Stepfamily Issues

Personal stories about stepfamilies, childhood and general family issues.


May 14, 2010

brutal war vet dad

Sierra's father was at war in Vietnam when she was born so she has to accept what her mother tells her about him being a very different person before he was sent away.

"For all the time I've known him my dad was a brute - and not just a brute but a killer," says Sierra.

"I don't mean the people he killed in the course of the war," explains Sierra, "but the people he allegedly killed or maimed or threatened to kill in civilian life."

"Mom blamed his behavior on the war - and that's why she never left him," says Sierra, "but as I grew up and met more kids born to Vietnam Vets I could see that my dad's behavior was not typical - in fact he behaved nothing like the other dads who were mostly very gentle."

"Even though mom denies it, I believe that there must have been something evil in my father long before the war," sighs Sierra. "How else could the so-called nice guy my mom married have turned into a monster? "

"It's possible his experience of Vietnam was more terrible than anyone's elses," says Sierra, "but I still don't think that's a legitimate excuse for how he treated us."

"He terrorized my brother and I - and my mother," explains Sierra. "Hardly a day would go by without one of us being physically assaulted, tortured or threatened with a throat slitting."

"At nights it was very bad but it was also horrible when he would take us out in the car for a drive somewhere and threaten to kill us all in a car smash."

"He would deliberately drive up a hill and then take the car out of gear and let it run crazily backwards," says Sierra. "My brother and I would sit in the back terrified and crying while my mom would try to find the break and he would laugh like a mad man."

"He drank a lot and smoked dope but I don't know whether substance abuse in itself would cause such behavior."

"When his boss at the factory died in suspicious circumstances dad got questioned by the police," says Sierra, "but they never pinned it on him."

"We know better because dad boasted that he had booby trapped the guy."

"Several other people died around dad in similar suspicious circumstances but he evaded every inquiry."

"We lived in constant fear - not only of our lives but of those around us."

"He was even more brutal towards animals," sighs Sierra.

"I brought home a stray dog one day and because it howled throughout the night dad slit its throat."

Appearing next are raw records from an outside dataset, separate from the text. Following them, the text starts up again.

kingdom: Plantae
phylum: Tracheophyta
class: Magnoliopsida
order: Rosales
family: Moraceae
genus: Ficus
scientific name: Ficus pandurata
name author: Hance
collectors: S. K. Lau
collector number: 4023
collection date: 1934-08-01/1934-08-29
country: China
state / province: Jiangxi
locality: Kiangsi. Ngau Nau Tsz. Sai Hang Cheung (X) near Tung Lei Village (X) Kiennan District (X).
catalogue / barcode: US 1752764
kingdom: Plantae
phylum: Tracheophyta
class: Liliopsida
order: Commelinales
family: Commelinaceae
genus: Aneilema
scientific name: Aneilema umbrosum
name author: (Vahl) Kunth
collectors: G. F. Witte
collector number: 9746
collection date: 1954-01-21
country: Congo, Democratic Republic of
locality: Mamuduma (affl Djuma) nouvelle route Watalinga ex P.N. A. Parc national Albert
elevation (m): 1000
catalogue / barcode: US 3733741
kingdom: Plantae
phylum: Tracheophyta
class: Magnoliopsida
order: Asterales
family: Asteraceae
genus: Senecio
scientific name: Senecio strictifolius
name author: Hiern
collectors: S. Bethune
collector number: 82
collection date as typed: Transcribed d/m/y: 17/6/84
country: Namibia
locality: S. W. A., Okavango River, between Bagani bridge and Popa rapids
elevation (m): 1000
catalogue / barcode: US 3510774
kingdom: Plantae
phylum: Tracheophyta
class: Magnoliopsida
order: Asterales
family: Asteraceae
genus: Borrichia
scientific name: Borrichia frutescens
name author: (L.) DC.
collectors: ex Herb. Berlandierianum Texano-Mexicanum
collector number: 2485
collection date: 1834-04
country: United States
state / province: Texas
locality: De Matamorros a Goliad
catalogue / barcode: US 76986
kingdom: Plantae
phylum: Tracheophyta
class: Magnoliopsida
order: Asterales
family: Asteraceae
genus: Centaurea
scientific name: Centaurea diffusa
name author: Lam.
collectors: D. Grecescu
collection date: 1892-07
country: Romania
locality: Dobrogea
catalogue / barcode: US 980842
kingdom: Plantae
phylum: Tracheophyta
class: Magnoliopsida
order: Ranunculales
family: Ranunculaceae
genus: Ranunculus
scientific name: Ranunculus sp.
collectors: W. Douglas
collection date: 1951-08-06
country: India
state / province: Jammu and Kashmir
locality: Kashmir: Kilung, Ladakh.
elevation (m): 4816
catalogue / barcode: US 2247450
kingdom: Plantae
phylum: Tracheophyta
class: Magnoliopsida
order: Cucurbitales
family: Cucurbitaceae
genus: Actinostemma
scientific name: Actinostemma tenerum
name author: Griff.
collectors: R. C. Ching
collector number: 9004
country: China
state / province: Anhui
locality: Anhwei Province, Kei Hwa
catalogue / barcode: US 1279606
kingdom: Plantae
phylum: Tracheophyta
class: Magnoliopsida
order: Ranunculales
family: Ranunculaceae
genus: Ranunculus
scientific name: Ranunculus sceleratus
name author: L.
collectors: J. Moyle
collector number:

"I will never forget waking up that morning and finding the dog dead."

"As far as our material life was concerned dad never wanted for much and neither did we," says Sierra. "He was involved in drug dealing and stuff like that."

"Mom was more concerned about the stuff he brought home than the people he was killing," sighs Sierra.

"I suppose she feared that by accepting stolen goods she would be classed as an accomplice - but it never stopped her from using the stuff."

"At one time he had five stolen cars on the front lawn."

"We moved around a lot - never staying in one place long - so dad was never reported by concerned neighbors for assaulting us or for stealing stuff."

"Dad's brutality finally caught up with him when he was seen knifing a guy outside a bar," says Sierra.

"I was fourteen and my brother was twelve when dad was sent to prison."

"My brother and I didn't cry but mom did - she still blamed his behavior on the war."

"The legacy of a childhood lived with a brutal father includes nights when I wake up at the slightest noise - fearing my father will lurch through the door with a hammer or a knife in his drunken hand - and days when I refuse to drive up hills - fearing the car will slip back - but it also covers such things as not wanting to have children and not even wanting to have a pet."

"After seeing that poor little dog with its throat slit I couldn't bear to have a pet."

"I sometimes wonder whether the evil that resided in my dad is genetic," explains Sierra. "If I had too much to drink or if I smoked dope, or if I got sent to war, would I turn out like him?"

"Or, when our government teaches men how to kill, is it unleashing something terrible in some men that they can never control?"